Now, these channels aren't really "live," in that they're offering brand new content or live sports events as they unfold (though you can pay for extras that do, such as sports, cultural apps, etc.). Rather, they're 24/7 streaming of older content – kind of like a video time machine. And you do have to sit through commercials and/or promos, which is the price for getting the content "free".

I don't mind this, as it's better than having to pay for cable or satellite and still having to sit through commercials.

The Roku channel isn't the only streamer that does this, of course. Pluto TV, Plex and others do as well, and though there's a lot of duplication there's also a great variety of programming. For example, if you don't want to see what's streaming right now on The Roku Channel's Top Gear, you can go to Pluto TV (or Tubi, or Plex…) and choose a different one. Sometimes, depending on the app, you can even bring up a menu of "all episodes" and pick and choose as your mood dictates.

It's great. In fact, I can't remember the last time I actually sought out "broadcast" TV other than for live sports. Heck, I watched last month's Barrett-Jackson classic car auction from Scottsdale, Arizona, via the Roku.

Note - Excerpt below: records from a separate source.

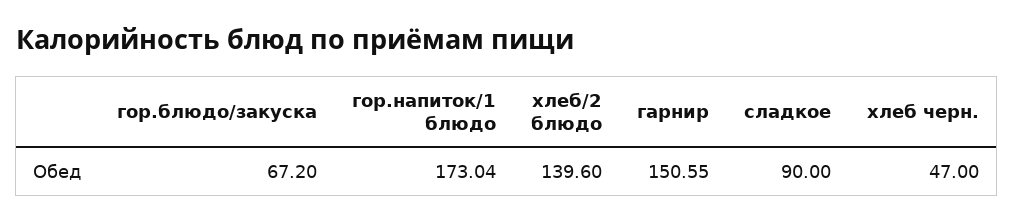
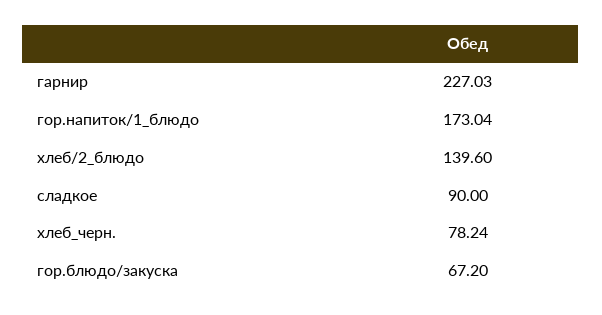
гарнир: 150.55 -> 227.03
хлеб черн.: 47 -> 78.24

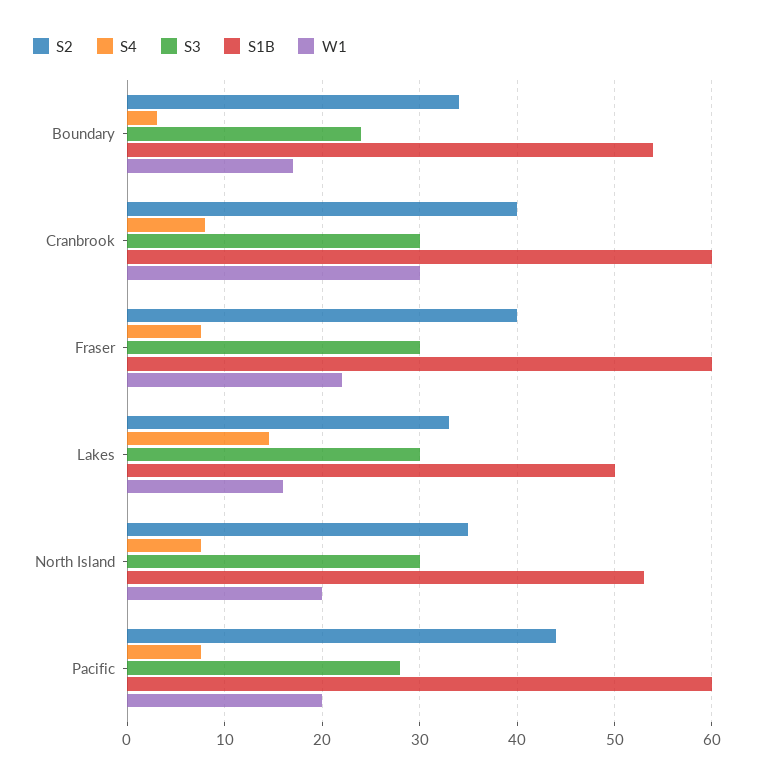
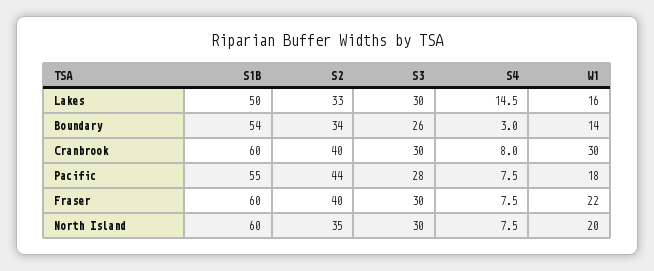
S3, Boundary: 24 -> 26
W1, Boundary: 17 -> 14
S1B, North Island: 53 -> 60
S1B, Pacific: 60 -> 55
W1, Pacific: 20 -> 18

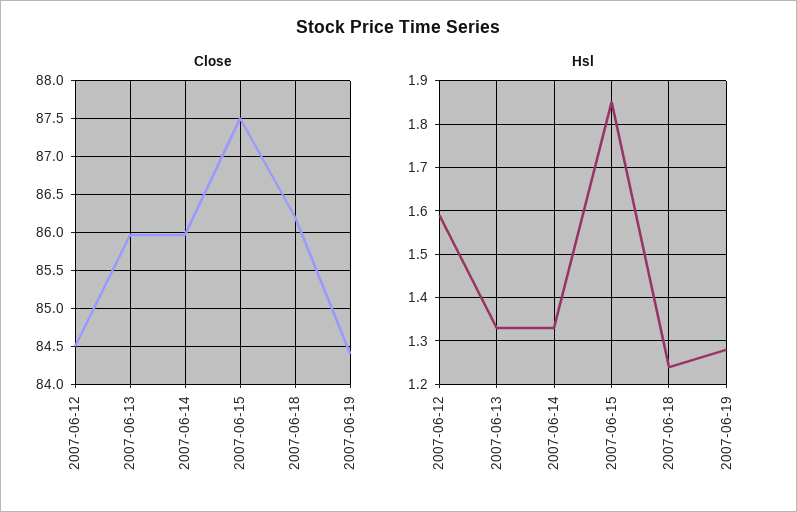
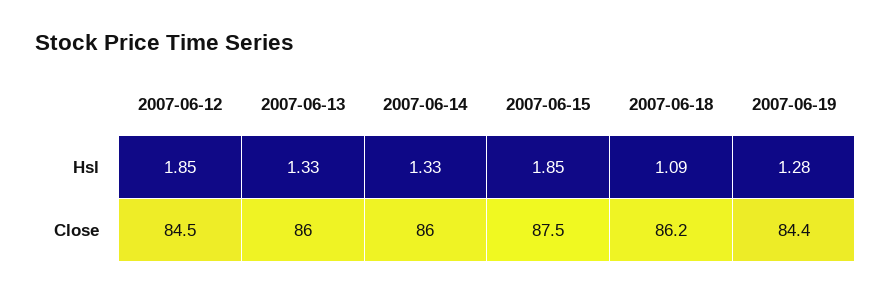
Hsl, 2007-06-12: 1.6 -> 1.85
Hsl, 2007-06-18: 1.25 -> 1.09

Since it appears no Canadian broadcast outlet can be bothered offering its audiences this popular auction, I simply tuned into Barrett-Jackson's website on my spare iPad, then cast it to – my Roku!

This gave me full screen, high-definition footage of the entire auction, even more coverage than the U.S. networks provide. I did miss the networks' "expert commentary" on each vehicle because the guys doing it are bloody encyclopedic in their knowledge. Instead, we got the raw video feed and the only car info was from the auction stand.

But it was there, I could watch it and I could not only thumb my nose at the lazy and greedy Canadian broadcasters, I could also thumb my nose at the CRTC, since I was using the Internet and not a broadcast outlet.

I call that a win/win!

Roku seems to add more content just about every time I fire one of my devices up. As with Sturgeon's Law, however ("ninety percent of everything is crap" – attributed to sci-fi author Theordore Sturgeon), there's a lot that I don't care about.

But you might like some of it – and there's usually something new that appeals to me as well. Which means the service just gets better and better!